─── SOURCE TEXT ───

Jimmy’s Hall (2014)

True story of Irish hero James Grafton, who fought for independence from those colonising his land and thoughts, shows the sickening power of the Church in Depression-era Ireland.

jimmy's hallUK/Ireland
3*

Director:
Ken Loach

Screenwriter:
Paul Laverty

Director of Photography:
Robbie Ryan

Running time: 110 minutes

Although independence is usually cause for celebration, attaining it from a colonial power is often just one struggle waged and won among others, many of which still have to be achieved. To some extent this was also true of the nation of Ireland: Following the at times very bloody Irish War of Independence of 1919–21, the heavily religious population enabled the Catholic Church to play a significant role in the administration of the country, which at times resembled a theocratic fiefdom rather than a fully fledged democratic system.

The infamous case of James “Jimmy” Gralton dates to the early days of the independent Republic of Ireland. Gralton had grown up in County Leitrim in the north of the country, just south of what would become the border with Northern Ireland after the War of Independence. He emigrated to the United States as a young man, returned to fight for his country’s freedom, and subsequently opened a dance hall in his small town, an event that the conservative church found reprehensible, and he eventually had to flee back to New York City when it seemed clear he would be thrown in jail.

───

> _TASK LIST_
1. In the Jimmy's Hall review, rewrite the passage from "Although independence is" up to and including "fledged democratic system.", putting "foreign ruler" in place of "colonial power".
2. Carry on writing the Jimmy's Hall review from the point where it stops.

─── MATERIAL PROVIDED ───

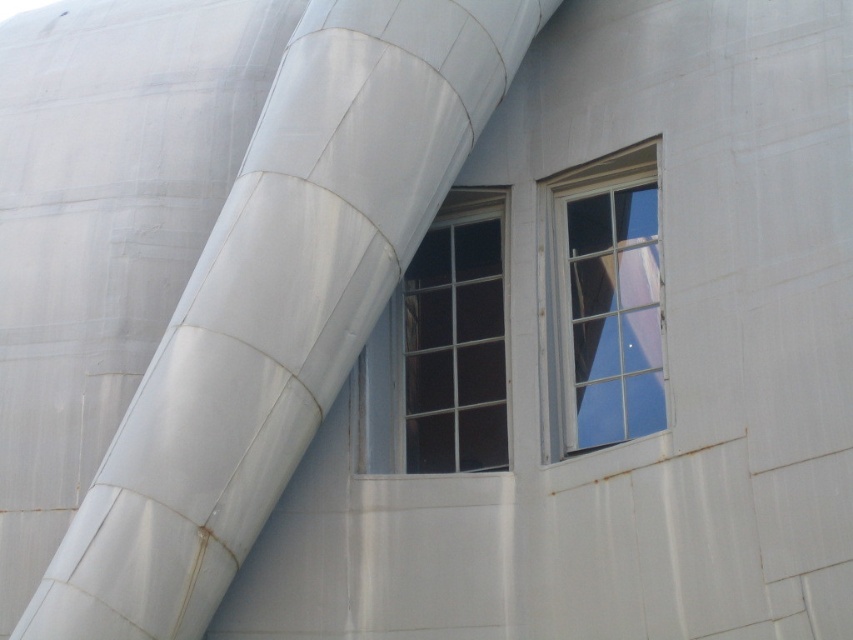
You are an architect inspecting the building facade. You notice two clear glass windows. The first is labeled as clear glass window at center and the second as clear glass window at upper right. From your vantage point, which window is positioned to the left?

The clear glass window at center is positioned to the left of the clear glass window at upper right.

From the picture: You are an architect analyzing the structural integrity of the windows in the image. Given that the clear glass window at center and the clear glass window at upper right are both made of the same material, which window would you prioritize reinforcing if you need to address potential weaknesses related to their size?

The clear glass window at center might be wider than clear glass window at upper right, so the clear glass window at center would require more reinforcement due to its larger size.

You are an architect inspecting the building facade. You notice two clear glass windows in the scene. Which window, the clear glass window at center or the clear glass window at upper right, is positioned further away from you?

The clear glass window at upper right is behind clear glass window at center, so it is positioned further away from you.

───

> _ANSWER SECTION_
1.
Although independence is usually cause for celebration, attaining it from a foreign ruler is often just one struggle waged and won among others, many of which still have to be achieved. To some extent this was also true of the nation of Ireland: Following the at times very bloody Irish War of Independence of 1919–21, the heavily religious population enabled the Catholic Church to play a significant role in the administration of the country, which at times resembled a theocratic fiefdom rather than a fully fledged democratic system.

2.
After the boom and bust of the 1920s, at the height of the Great Depression, Gralton (Barry Ward) returned to his homeland in 1932. He reconnects with many people from a decade earlier who encourage him to re-open the centre for music, entertainment, learning and art that once carried his name. He decides to listen and even introduces them to jazz, but the Church, in the form of Father Sheridan (Jim Norton), takes matters into its own hands, ultimately leading to unprecedented action against the man who just wanted his fellow villagers to forget their troubles and be happy.

For those unfamiliar with Gralton’s story, the context is provided in two ways at the outset, although there will surely be details, like the name of the hall (Pearse-Connolly, in reference to two of the most famous casualties of the war), that slip past unnoticed. Along with the serene opening scene, set on a horse with cart in the beautiful Irish countryside, the viewer gets numerous supertitles that sketch the political environment of the time and explain the simmering tensions between the loyalists and the Republicans, although a new, slightly less right-wing party came to power in the early 1930s and filled some with optimism.

In the first few scenes, there is also a smattering of flashbacks to the early 1920s, during the heyday of the dance hall that became the thing of legend to those who had reached their teens by the time of Gralton’s return. However, these flashbacks are elegantly preceded by just the right amount of sparse hints in the dialogue about Gralton’s history, and especially his feud with fellow townsman Commander O’Keefe (Brían F. O’Byrne), to set the scene without filling in all the blanks.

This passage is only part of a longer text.